Pvblic Affair
Konstruksi tradisional
Pvblic Affair (PA) idenya lahir sekitar tahun 2010. Namun, "Kami meluncurkan koleksi pertama sekitar Januari 2011," kata Sulung Koesuma (31) yang mendirikan PA bersama rekannya, Yenda (29). Sejak kuliah, Sulung memang sudah punya mimpi memiliki merek untuk alas kaki. "Saya besar di golden era sneakers. Jadi, semua dimulai dari love affair terhadap sneakers. Kebetulan, Yenda juga pencinta sepatu. Kami pun sepakat ber-partner membentuk PA."
Dari kata love affair itulah, Sulung dan Yenda menamakan produk mereka Pvblic Affair. "Affair itu, kan, sesuatu yang personal. Sementara public sifatnya umum dan luas." Penulisan kata "public" pun tidak memakai huruf u, tapi v. "Waktu saya bikin logo awal Pvblic Affair, saya lagi tergila-gila pada Yunani dan alfabet Yunani Kuno. Pas mendesain logo, ternyata pemakaian huruf v lebih menarik."
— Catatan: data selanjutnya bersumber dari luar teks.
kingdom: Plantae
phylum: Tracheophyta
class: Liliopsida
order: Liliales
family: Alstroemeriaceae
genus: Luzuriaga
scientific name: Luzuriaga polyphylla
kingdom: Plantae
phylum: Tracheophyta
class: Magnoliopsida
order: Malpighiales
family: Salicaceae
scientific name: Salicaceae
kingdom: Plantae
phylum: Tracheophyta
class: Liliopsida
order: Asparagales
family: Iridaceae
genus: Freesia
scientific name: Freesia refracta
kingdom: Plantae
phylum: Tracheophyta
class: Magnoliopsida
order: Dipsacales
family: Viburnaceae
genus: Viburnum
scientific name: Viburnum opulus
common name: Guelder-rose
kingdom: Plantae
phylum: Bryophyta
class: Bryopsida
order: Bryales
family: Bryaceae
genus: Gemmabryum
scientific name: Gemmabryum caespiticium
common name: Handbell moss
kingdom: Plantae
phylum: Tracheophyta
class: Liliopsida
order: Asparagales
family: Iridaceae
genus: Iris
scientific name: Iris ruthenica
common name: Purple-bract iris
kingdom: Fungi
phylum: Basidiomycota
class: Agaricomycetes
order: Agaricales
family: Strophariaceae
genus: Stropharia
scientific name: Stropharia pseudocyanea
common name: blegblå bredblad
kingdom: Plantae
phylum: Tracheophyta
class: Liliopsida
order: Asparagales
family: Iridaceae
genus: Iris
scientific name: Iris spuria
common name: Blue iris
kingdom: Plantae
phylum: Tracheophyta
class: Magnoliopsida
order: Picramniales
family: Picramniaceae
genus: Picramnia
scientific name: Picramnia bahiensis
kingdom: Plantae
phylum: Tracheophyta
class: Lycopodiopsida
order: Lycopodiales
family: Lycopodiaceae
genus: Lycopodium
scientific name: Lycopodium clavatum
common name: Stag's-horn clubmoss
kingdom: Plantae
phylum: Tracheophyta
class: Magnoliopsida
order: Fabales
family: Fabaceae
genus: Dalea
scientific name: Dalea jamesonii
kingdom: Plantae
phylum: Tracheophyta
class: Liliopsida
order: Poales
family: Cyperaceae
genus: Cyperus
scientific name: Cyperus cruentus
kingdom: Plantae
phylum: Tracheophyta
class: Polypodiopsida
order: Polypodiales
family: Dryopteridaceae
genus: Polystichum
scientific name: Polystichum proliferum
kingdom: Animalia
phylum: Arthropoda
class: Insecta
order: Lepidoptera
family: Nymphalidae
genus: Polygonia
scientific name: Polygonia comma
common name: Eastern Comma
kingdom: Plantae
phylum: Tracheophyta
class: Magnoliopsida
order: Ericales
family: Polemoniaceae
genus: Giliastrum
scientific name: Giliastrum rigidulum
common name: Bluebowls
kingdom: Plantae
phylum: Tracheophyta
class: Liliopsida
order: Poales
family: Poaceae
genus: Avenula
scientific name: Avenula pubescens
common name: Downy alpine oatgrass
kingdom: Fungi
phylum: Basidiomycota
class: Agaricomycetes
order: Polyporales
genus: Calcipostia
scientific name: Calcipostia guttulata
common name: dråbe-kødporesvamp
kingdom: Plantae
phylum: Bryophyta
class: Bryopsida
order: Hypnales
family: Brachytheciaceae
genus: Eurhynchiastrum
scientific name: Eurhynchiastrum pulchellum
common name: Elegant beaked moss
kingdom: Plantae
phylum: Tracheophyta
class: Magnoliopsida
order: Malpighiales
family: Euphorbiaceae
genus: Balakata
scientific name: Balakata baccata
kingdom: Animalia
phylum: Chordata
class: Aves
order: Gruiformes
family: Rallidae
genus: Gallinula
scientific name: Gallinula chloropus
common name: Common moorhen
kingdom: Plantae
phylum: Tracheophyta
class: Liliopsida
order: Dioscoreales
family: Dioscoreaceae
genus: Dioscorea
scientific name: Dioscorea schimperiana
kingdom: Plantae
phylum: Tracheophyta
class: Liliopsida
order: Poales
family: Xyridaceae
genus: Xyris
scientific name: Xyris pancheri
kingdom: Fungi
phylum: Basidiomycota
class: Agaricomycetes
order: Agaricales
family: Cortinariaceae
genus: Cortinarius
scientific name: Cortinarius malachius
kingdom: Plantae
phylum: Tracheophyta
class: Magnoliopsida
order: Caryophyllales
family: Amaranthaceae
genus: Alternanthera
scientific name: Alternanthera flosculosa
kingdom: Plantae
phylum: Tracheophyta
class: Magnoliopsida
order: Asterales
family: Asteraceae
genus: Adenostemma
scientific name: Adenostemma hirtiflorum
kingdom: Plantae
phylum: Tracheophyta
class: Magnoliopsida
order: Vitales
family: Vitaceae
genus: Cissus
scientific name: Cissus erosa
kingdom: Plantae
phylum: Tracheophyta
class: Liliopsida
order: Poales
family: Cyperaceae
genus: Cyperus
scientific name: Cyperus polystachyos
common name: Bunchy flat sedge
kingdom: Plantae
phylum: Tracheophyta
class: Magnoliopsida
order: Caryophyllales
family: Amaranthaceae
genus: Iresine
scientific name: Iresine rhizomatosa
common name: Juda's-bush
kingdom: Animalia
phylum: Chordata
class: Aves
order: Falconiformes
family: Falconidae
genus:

Sulung yang memiliki latar belakang di bidang desain dan Yenda di dunia marketing lantas menjadi tim yang solid. Di tangan mereka, PA menawarkan sepatu dengan konstruksi kuat. "Sepatu kami dibuat dengan salah satu konstruksi sepatu tradisional khusus pria, yaitu Goodyear Welted. Bagian muka dijahit dulu terpisah, baru digabung dengan layer terakhir. Di tengahnya, disisipi semacam campuran pasta dengan cork."
Namun karena bahan-bahan berkualitas masih didatangkan dari luar negeri, konsumen PA mesti membayar dengan harga sepadan, mulai dari Rp 1,3 juta hingga Rp 1,8 juta. "Kami ingin dihargai dari sisi karya dan ide. Makanya berani buat sepatu dengan konstruksi yang benar."
Kendati termasuk mahal, pasar PA bergerak cepat. "Koleksi kedua sudah berjalan hampir sebulan dan responsnya sangat baik," kata Sulung senang. Melihat konsumen memakai produk PA, diakui Sulung, menimbulkan rasa puas tersendiri. Prospek PA yang bersegmentasi pria juga sangat baik. "Peluang masih amat besar di fashion laki-laki."
Dari sekadar iseng, Agnes Tandia (23) coba-coba menangkap peluang bisnis. Perca kain batik ia sulap jadi sepatu cantik. Kegiatan ini ia tekuni saat kuliah tingkat tiga Kriya Tekstil Fakultas Seni Rupa dan Desain ITB. "Bermodal Rp 600 ribu awalnya saya bikin jaket batik untuk nambah uang saku." Saat dipakai ke kampus, jaket dua sisi yang bermotif batik dan polos langsung mencuri perhatian. Sisa perca batik dari pembuatan jaket itu lalu dipakai Agnes untuk membuat sepatu. Bingung melabelkan merek, nama Kulkith spontan tercetus. Nama ini berasal dari lafal cool kid. "Biar beda, ditulisnya begitu. Bahasa anak muda lah," ungkap Agnes yang menganggap nama Kulkith tak punya arti khusus.
Bukan tak sengaja Agnes menggunakan batik untuk karyanya. "Tiap kain punya arti dan filosofi tersendiri. Selain proses bikinnya susah dan lama, pemakaiannya juga ada aturannya. Lama-lama saya jatuh cinta," ujar anak sulung dari tiga bersaudara ini. "Jarang anak muda mau pakai batik tiap hari. Tapi, kalau muncul di model sepatu yang kasual, batik pun bisa dipakai sehari-hari," ucap mahasiswi S2 Fashion Digital ITB ini.
Ciri khas Kulkith adalah penggunaan kain batik tulis dan cap, bukan batik print karena mudah luntur. Model dan desainnya murni kreasi Agnes. Sepatu batik seri Greyscale, dengan model Lace Up Shoes adalah produksi pertamanya. "Sengaja dibuat eksklusif dan jumlahnya terbatas."